= Aim =
From the listing below, keep only the lines that contain the string "image" and copy each of them unchanged.

■ ■ ■ ■ ■

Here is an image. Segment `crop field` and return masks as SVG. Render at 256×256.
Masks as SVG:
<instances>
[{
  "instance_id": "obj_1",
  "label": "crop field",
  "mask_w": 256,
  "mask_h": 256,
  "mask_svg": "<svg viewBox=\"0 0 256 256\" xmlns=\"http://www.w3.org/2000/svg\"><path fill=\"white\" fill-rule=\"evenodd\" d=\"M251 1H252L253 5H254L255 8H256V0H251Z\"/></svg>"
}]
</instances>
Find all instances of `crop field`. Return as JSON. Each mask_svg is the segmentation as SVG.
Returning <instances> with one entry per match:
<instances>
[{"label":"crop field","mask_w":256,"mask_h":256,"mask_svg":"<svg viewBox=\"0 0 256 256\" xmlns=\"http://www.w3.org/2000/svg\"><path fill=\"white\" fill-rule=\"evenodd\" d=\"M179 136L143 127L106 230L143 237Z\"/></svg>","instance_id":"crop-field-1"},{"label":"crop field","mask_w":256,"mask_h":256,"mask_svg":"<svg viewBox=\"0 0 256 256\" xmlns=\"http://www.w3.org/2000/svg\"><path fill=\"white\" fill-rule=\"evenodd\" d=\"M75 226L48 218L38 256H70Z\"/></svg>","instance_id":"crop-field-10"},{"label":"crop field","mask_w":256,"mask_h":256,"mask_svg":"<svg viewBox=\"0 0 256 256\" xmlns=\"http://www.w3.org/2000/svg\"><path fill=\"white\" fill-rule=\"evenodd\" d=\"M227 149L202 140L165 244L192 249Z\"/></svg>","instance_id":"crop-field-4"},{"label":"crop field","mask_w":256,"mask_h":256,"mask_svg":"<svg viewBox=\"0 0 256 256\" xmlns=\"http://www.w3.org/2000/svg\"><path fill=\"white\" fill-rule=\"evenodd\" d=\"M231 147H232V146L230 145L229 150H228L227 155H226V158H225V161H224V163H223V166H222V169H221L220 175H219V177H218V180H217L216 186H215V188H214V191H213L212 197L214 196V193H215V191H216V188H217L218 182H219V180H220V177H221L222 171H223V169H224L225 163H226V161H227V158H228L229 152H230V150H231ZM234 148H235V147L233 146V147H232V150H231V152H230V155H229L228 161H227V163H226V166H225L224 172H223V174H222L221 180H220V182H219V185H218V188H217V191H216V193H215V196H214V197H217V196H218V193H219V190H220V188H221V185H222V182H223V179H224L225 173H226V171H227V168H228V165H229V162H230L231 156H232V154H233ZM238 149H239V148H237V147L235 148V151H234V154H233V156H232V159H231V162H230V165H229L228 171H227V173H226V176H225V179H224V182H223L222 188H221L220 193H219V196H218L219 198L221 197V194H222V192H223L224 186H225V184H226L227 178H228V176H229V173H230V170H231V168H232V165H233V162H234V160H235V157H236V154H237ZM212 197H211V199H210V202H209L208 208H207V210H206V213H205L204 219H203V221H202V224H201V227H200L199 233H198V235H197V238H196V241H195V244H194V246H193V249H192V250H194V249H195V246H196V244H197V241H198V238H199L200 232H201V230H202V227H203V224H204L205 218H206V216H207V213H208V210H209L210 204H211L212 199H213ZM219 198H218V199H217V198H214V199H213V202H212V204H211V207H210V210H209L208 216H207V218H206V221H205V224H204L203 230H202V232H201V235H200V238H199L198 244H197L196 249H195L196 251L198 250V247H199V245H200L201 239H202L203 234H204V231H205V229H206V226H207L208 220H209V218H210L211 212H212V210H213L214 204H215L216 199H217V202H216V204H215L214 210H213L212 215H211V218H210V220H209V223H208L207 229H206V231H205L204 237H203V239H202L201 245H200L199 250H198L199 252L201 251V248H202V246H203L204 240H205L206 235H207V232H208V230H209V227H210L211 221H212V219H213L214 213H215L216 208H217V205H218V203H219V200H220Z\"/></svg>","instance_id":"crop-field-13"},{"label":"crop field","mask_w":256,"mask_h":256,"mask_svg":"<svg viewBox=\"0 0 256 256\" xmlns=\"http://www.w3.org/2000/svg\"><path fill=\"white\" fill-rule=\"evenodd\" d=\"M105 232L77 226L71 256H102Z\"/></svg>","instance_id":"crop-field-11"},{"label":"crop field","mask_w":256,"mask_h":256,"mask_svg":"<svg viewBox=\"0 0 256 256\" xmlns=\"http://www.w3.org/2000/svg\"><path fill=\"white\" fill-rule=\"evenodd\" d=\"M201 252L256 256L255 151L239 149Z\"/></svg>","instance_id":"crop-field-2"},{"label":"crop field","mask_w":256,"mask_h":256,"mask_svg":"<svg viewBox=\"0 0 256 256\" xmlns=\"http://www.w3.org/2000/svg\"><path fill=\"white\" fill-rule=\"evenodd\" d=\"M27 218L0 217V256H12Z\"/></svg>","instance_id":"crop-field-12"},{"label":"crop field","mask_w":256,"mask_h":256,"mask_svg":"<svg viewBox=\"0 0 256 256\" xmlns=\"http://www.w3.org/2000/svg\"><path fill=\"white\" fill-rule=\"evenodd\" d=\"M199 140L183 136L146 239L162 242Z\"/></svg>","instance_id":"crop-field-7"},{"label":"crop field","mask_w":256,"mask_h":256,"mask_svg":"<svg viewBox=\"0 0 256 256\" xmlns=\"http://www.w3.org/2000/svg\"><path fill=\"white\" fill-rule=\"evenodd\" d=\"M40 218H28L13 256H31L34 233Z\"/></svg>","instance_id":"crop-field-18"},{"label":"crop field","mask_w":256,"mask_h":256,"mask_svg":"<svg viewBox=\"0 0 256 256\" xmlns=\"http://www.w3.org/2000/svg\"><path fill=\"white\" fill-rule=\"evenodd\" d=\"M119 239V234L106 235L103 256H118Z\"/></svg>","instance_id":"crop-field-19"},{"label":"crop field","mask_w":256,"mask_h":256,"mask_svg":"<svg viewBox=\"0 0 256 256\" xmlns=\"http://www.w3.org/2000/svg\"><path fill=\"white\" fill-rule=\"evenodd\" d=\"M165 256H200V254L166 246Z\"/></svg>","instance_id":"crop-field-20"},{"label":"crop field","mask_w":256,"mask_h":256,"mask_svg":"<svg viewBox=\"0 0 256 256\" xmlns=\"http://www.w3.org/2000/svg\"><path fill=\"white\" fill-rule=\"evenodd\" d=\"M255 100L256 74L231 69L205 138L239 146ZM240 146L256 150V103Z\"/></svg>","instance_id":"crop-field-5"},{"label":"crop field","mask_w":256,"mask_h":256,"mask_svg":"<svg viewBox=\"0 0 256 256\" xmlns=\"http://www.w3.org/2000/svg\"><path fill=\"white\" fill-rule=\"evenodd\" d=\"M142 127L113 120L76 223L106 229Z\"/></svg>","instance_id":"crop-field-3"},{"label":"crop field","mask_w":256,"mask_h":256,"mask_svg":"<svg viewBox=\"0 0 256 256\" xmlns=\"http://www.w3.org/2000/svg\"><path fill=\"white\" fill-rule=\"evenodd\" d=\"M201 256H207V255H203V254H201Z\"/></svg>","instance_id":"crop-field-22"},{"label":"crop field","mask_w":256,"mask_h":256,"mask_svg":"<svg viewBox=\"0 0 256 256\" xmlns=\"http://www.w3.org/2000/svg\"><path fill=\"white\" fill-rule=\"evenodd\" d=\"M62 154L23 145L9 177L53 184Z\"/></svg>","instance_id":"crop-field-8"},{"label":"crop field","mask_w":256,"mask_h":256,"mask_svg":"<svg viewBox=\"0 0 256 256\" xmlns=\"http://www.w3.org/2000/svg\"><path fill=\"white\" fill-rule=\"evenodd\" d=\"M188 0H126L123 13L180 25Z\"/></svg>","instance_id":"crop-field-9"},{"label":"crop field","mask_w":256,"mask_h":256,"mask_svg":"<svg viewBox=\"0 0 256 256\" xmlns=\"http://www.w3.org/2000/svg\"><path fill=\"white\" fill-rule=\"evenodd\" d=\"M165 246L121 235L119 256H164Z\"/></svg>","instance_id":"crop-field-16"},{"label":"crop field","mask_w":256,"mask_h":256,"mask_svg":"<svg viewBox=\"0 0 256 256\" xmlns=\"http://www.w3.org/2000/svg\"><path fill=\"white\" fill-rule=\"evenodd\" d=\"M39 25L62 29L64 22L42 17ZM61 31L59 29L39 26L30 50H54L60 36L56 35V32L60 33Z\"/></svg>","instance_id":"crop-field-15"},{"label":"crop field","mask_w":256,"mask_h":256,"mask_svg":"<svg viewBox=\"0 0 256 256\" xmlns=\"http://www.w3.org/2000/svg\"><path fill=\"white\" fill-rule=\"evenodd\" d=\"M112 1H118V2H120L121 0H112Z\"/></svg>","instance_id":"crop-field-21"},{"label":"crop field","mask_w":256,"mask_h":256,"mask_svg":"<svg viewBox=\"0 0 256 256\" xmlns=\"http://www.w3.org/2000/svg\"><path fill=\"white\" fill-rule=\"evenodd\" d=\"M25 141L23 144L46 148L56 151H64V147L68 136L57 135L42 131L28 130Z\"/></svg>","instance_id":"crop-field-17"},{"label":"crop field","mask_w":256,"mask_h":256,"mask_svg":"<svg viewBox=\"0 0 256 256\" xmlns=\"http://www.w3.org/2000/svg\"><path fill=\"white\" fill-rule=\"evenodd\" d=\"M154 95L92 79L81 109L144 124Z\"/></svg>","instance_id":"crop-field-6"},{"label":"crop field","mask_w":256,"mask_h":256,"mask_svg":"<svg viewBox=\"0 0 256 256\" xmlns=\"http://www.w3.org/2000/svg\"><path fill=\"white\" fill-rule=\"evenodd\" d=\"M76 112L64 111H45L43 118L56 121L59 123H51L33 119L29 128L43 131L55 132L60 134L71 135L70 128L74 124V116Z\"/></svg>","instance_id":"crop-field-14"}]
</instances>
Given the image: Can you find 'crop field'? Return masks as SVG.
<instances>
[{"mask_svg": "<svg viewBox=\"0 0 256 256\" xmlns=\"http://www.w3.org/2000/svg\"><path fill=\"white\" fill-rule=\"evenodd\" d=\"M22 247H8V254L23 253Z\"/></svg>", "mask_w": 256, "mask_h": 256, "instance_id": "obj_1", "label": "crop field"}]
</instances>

■ ■ ■ ■ ■

= Output =
Here is an image. Segment `crop field` and return masks as SVG. Render at 256×256.
Given the image: Can you find 'crop field'? Return masks as SVG.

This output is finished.